"""

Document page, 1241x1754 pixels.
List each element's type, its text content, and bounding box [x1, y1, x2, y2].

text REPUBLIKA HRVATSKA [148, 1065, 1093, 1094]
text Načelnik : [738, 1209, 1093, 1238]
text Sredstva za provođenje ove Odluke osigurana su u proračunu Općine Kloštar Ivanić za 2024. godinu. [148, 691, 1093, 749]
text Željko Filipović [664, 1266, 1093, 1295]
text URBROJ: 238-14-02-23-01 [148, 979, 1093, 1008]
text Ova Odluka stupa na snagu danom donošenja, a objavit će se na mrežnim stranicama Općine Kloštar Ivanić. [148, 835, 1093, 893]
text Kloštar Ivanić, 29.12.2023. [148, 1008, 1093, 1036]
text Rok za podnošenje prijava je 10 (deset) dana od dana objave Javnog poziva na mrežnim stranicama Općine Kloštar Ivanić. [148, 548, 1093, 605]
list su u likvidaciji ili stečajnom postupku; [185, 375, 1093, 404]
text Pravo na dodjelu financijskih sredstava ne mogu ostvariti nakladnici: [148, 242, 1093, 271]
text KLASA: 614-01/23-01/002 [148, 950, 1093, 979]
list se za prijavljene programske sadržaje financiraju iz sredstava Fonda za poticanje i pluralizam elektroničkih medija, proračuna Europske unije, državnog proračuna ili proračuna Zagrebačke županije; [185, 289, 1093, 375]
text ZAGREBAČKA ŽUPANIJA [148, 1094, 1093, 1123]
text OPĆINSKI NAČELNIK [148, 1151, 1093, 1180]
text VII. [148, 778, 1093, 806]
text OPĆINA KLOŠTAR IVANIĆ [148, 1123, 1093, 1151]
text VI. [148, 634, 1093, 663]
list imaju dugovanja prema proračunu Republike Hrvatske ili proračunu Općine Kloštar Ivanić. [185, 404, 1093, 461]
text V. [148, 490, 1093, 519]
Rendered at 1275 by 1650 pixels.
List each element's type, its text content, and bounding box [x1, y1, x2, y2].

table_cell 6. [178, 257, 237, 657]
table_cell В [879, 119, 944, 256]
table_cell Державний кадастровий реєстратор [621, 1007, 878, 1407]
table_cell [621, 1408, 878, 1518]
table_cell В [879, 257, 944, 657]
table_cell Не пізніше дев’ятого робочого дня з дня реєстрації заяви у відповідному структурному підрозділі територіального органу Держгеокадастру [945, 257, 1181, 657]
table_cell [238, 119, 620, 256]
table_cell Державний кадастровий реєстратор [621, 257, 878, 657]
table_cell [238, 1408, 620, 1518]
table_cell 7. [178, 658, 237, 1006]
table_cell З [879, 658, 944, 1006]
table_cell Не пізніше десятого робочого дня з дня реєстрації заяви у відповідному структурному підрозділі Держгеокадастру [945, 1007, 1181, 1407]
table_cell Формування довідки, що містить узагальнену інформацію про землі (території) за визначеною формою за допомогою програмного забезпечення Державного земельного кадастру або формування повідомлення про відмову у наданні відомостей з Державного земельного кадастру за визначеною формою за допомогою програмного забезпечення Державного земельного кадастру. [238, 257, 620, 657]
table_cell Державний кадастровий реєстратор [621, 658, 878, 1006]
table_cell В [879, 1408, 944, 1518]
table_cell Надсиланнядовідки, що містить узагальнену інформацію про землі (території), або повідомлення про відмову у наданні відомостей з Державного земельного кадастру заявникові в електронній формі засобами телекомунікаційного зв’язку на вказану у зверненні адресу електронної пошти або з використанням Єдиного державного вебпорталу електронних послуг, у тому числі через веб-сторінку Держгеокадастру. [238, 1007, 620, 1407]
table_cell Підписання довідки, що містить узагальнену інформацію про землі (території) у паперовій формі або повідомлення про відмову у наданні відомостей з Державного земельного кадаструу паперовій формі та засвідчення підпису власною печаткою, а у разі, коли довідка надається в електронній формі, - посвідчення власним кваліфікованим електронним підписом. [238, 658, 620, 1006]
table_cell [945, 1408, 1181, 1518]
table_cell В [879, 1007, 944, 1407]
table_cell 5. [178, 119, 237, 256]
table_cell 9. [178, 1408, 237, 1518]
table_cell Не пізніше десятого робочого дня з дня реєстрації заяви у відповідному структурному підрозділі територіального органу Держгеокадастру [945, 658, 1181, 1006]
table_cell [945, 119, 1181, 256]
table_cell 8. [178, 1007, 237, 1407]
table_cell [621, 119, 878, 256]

"""
"""

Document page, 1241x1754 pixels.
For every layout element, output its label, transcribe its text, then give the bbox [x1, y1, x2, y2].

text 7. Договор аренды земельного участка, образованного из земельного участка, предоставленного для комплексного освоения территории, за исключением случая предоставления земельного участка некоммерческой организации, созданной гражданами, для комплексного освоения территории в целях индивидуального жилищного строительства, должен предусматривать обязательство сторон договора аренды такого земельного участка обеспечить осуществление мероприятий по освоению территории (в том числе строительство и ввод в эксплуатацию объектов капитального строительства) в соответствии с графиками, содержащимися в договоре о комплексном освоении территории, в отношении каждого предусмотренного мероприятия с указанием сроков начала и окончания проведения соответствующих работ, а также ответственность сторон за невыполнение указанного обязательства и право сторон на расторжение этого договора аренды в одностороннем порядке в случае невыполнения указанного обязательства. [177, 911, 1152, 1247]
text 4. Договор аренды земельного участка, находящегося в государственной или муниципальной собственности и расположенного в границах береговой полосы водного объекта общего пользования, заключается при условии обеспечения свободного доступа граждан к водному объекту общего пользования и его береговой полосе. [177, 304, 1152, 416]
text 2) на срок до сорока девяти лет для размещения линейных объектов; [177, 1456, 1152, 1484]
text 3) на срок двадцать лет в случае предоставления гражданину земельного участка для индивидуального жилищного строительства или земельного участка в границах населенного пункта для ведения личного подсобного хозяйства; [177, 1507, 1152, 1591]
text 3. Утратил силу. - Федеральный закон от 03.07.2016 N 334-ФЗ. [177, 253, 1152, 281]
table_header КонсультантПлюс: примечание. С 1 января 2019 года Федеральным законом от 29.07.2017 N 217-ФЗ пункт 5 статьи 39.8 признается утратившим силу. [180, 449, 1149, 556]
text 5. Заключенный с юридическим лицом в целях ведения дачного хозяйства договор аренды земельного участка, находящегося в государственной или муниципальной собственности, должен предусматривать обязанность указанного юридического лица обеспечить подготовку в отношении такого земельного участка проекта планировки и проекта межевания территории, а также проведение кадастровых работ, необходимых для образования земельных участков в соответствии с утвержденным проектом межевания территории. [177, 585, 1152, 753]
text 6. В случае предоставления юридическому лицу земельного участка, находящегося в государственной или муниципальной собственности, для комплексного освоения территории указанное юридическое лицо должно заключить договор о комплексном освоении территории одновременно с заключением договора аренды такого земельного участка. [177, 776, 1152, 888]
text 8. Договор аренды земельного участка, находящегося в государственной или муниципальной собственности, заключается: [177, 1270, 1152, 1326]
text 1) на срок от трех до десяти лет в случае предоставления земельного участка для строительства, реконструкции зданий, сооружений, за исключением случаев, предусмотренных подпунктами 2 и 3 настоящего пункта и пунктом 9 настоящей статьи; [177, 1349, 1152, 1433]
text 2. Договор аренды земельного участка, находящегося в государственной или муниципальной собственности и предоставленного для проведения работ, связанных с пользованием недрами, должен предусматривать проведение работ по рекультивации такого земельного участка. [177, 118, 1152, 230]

"""

◆ **Description of the task**:
For each line in the records that holds "структурному", show that line as it stands.

◆ **Response**:
table_cell Не пізніше дев’ятого робочого дня з дня реєстрації заяви у відповідному структурному підрозділі територіального органу Держгеокадастру [945, 257, 1181, 657]
table_cell Не пізніше десятого робочого дня з дня реєстрації заяви у відповідному структурному підрозділі Держгеокадастру [945, 1007, 1181, 1407]
table_cell Не пізніше десятого робочого дня з дня реєстрації заяви у відповідному структурному підрозділі територіального органу Держгеокадастру [945, 658, 1181, 1006]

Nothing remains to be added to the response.